* [RECORD SET]
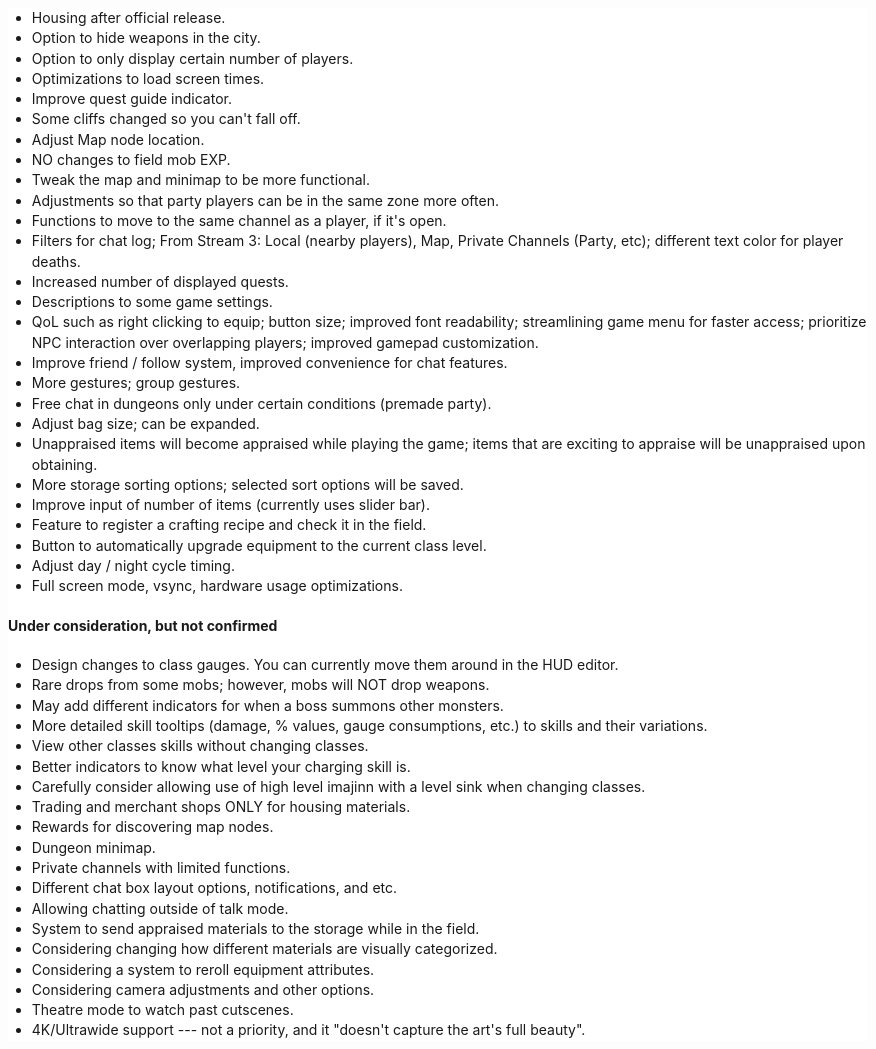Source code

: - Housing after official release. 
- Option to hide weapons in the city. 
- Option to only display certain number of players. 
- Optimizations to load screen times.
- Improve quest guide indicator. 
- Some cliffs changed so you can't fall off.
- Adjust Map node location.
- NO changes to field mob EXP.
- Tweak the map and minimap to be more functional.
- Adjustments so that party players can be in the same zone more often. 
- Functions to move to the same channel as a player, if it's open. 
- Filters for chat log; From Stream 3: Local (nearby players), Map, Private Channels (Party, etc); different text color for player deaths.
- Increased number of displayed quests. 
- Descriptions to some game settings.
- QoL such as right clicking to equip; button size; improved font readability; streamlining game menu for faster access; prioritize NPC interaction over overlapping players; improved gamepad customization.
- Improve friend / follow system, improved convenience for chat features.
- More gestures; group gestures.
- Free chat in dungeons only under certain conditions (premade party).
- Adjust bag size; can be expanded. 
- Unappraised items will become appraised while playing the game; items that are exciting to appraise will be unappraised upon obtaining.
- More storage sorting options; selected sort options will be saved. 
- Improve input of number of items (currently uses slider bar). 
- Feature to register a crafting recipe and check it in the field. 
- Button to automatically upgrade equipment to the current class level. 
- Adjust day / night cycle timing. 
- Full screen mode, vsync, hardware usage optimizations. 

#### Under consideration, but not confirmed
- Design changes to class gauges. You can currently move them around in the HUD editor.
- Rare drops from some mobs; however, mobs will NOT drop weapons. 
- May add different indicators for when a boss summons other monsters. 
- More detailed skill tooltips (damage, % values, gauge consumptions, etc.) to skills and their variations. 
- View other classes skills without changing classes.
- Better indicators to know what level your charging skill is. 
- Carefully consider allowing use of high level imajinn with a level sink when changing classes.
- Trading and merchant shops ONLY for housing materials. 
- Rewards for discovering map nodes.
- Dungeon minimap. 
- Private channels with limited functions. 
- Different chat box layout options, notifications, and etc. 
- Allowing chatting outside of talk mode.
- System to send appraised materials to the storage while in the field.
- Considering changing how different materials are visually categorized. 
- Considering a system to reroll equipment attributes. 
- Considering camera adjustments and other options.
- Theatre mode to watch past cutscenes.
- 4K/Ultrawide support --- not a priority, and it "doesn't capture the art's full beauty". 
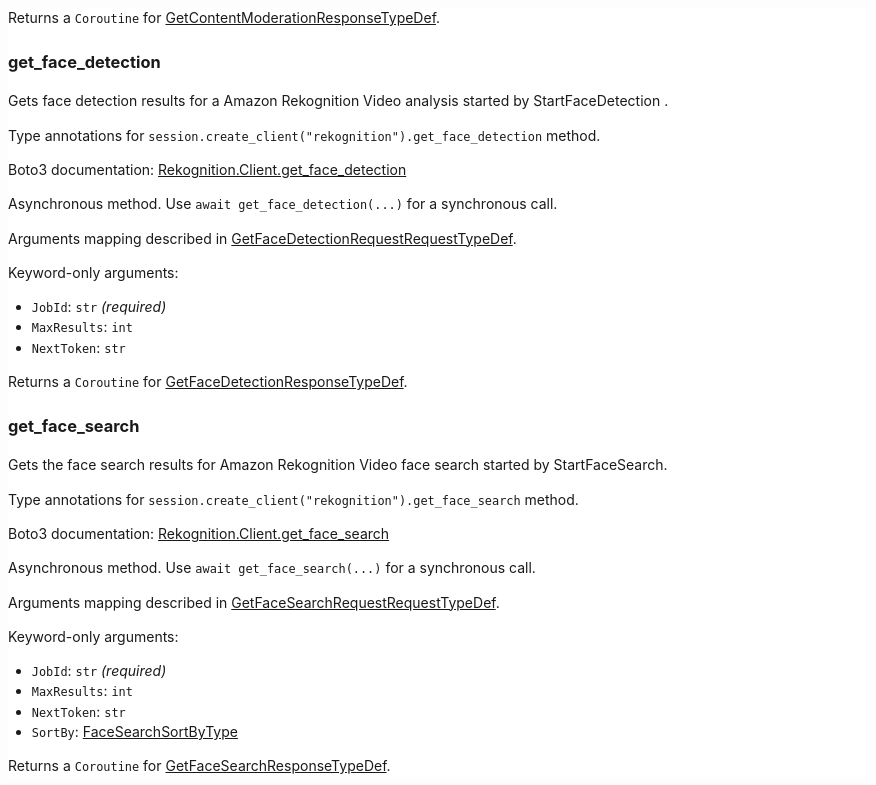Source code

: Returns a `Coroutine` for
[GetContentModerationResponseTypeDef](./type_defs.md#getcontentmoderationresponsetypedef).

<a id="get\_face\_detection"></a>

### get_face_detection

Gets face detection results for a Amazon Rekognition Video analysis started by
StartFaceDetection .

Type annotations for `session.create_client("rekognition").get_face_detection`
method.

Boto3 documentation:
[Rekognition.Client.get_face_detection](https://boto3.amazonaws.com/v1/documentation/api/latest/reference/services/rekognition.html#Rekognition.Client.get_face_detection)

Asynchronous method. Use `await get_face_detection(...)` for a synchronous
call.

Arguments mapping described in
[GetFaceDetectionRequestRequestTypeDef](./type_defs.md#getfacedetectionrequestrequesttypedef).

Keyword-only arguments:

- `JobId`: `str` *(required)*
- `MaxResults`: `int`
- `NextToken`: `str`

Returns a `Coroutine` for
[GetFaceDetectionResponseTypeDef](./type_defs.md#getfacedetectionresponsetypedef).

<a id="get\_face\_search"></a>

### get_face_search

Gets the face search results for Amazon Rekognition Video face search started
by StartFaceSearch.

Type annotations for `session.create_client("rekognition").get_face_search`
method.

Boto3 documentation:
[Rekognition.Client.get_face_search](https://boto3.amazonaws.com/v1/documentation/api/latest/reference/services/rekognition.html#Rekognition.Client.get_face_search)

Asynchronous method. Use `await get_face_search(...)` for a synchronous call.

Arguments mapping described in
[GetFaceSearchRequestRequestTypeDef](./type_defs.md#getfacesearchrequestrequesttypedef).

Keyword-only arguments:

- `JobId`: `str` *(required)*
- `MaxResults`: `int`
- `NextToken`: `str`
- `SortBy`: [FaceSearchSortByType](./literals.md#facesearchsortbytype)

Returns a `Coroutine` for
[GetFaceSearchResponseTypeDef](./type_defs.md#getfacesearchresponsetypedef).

* [EXERCISE BRIEF]
Could you copy every record above exactly, leaving out the pictures?

* [SOLUTION]
Source code

: - Housing after official release. 
- Option to hide weapons in the city. 
- Option to only display certain number of players. 
- Optimizations to load screen times.
- Improve quest guide indicator. 
- Some cliffs changed so you can't fall off.
- Adjust Map node location.
- NO changes to field mob EXP.
- Tweak the map and minimap to be more functional.
- Adjustments so that party players can be in the same zone more often. 
- Functions to move to the same channel as a player, if it's open. 
- Filters for chat log; From Stream 3: Local (nearby players), Map, Private Channels (Party, etc); different text color for player deaths.
- Increased number of displayed quests. 
- Descriptions to some game settings.
- QoL such as right clicking to equip; button size; improved font readability; streamlining game menu for faster access; prioritize NPC interaction over overlapping players; improved gamepad customization.
- Improve friend / follow system, improved convenience for chat features.
- More gestures; group gestures.
- Free chat in dungeons only under certain conditions (premade party).
- Adjust bag size; can be expanded. 
- Unappraised items will become appraised while playing the game; items that are exciting to appraise will be unappraised upon obtaining.
- More storage sorting options; selected sort options will be saved. 
- Improve input of number of items (currently uses slider bar). 
- Feature to register a crafting recipe and check it in the field. 
- Button to automatically upgrade equipment to the current class level. 
- Adjust day / night cycle timing. 
- Full screen mode, vsync, hardware usage optimizations. 

#### Under consideration, but not confirmed
- Design changes to class gauges. You can currently move them around in the HUD editor.
- Rare drops from some mobs; however, mobs will NOT drop weapons. 
- May add different indicators for when a boss summons other monsters. 
- More detailed skill tooltips (damage, % values, gauge consumptions, etc.) to skills and their variations. 
- View other classes skills without changing classes.
- Better indicators to know what level your charging skill is. 
- Carefully consider allowing use of high level imajinn with a level sink when changing classes.
- Trading and merchant shops ONLY for housing materials. 
- Rewards for discovering map nodes.
- Dungeon minimap. 
- Private channels with limited functions. 
- Different chat box layout options, notifications, and etc. 
- Allowing chatting outside of talk mode.
- System to send appraised materials to the storage while in the field.
- Considering changing how different materials are visually categorized. 
- Considering a system to reroll equipment attributes. 
- Considering camera adjustments and other options.
- Theatre mode to watch past cutscenes.
- 4K/Ultrawide support --- not a priority, and it "doesn't capture the art's full beauty". 
Source code

: Returns a `Coroutine` for
[GetContentModerationResponseTypeDef](./type_defs.md#getcontentmoderationresponsetypedef).

<a id="get\_face\_detection"></a>

### get_face_detection

Gets face detection results for a Amazon Rekognition Video analysis started by
StartFaceDetection .

Type annotations for `session.create_client("rekognition").get_face_detection`
method.

Boto3 documentation:
[Rekognition.Client.get_face_detection](https://boto3.amazonaws.com/v1/documentation/api/latest/reference/services/rekognition.html#Rekognition.Client.get_face_detection)

Asynchronous method. Use `await get_face_detection(...)` for a synchronous
call.

Arguments mapping described in
[GetFaceDetectionRequestRequestTypeDef](./type_defs.md#getfacedetectionrequestrequesttypedef).

Keyword-only arguments:

- `JobId`: `str` *(required)*
- `MaxResults`: `int`
- `NextToken`: `str`

Returns a `Coroutine` for
[GetFaceDetectionResponseTypeDef](./type_defs.md#getfacedetectionresponsetypedef).

<a id="get\_face\_search"></a>

### get_face_search

Gets the face search results for Amazon Rekognition Video face search started
by StartFaceSearch.

Type annotations for `session.create_client("rekognition").get_face_search`
method.

Boto3 documentation:
[Rekognition.Client.get_face_search](https://boto3.amazonaws.com/v1/documentation/api/latest/reference/services/rekognition.html#Rekognition.Client.get_face_search)

Asynchronous method. Use `await get_face_search(...)` for a synchronous call.

Arguments mapping described in
[GetFaceSearchRequestRequestTypeDef](./type_defs.md#getfacesearchrequestrequesttypedef).

Keyword-only arguments:

- `JobId`: `str` *(required)*
- `MaxResults`: `int`
- `NextToken`: `str`
- `SortBy`: [FaceSearchSortByType](./literals.md#facesearchsortbytype)

Returns a `Coroutine` for
[GetFaceSearchResponseTypeDef](./type_defs.md#getfacesearchresponsetypedef).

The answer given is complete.